Increasingly in today’s world, perception is becoming the reality. The perception is that for most, the annual review is not a positive experience. At best, it’s a gating factor to potential reward, and at worst makes the individual feel undervalued because they cannot achieve their goals. The commonality we have found is simple and falls into a few big challenges:

1.      The competency model at the heart of the annual review doesn’t deliver an outcome and is often deployed without context.

2.      It relies upon an individual’s manager’s ability to deploy it in a meaningful way.

3.      It is often rolled out in association with activities which are not about development.

4.      No one thought about what is in it for the individual – it’s all about what the company wants from them.

So, why do we do this? Because we don’t want to force the sales manager into having yet another one-to-one activity with the team – as if that’s a bad thing.

Operationalizing success.

We have found that communication, structure, and salesperson ‘buy-in’ are the keys to successful operationalization of competence frameworks within sales groups.
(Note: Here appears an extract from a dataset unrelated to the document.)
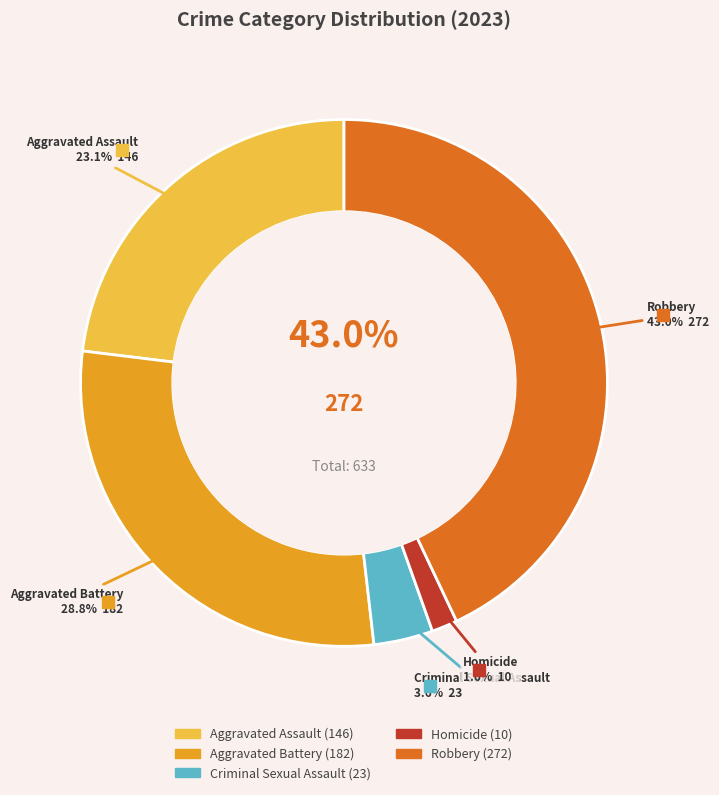

To the nearest percent, what is the difference between the largest and smallest slice percentages?

41%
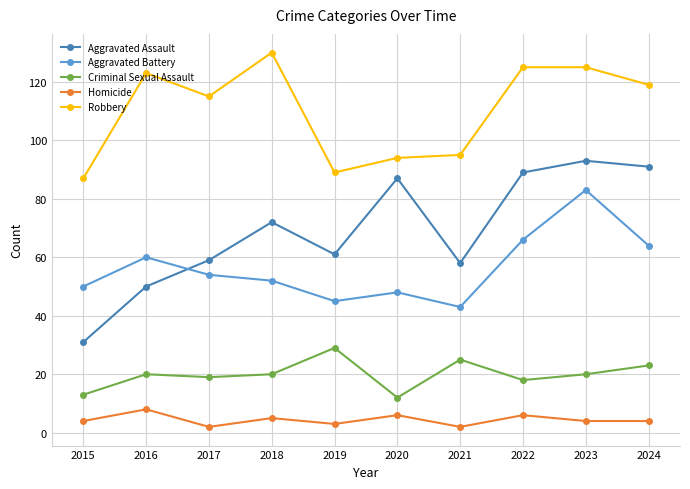

Rank the series at 2020 from highest to lowest value.

Robbery, Aggravated Assault, Aggravated Battery, Criminal Sexual Assault, Homicide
You must:

·        Work out what the organization seeks to gain from a competence model

·        Demonstrate what is in it for your salespeople and get their buy-in; this must start from the top!

·        Ensure the model is relatable to the actual activities that the salespeople do to be successful in their roles. Find a well-known high performing salesperson to advocate that the behaviors are right and what they do whill attribute to their success.

·        Ensure your sales managers understand the value of the model not just to the organization but to them and their teams.

·        Enable the managers to have the right forms of discussion with their team members.

·        Provide a structure that supports the managers and their teams so that the competence framework becomes the centre of their development conversations in a truly everyday way – not just annually.

·        Most importantly if you want to operationalize a model properly it must have a place in the organization and a value to the participants.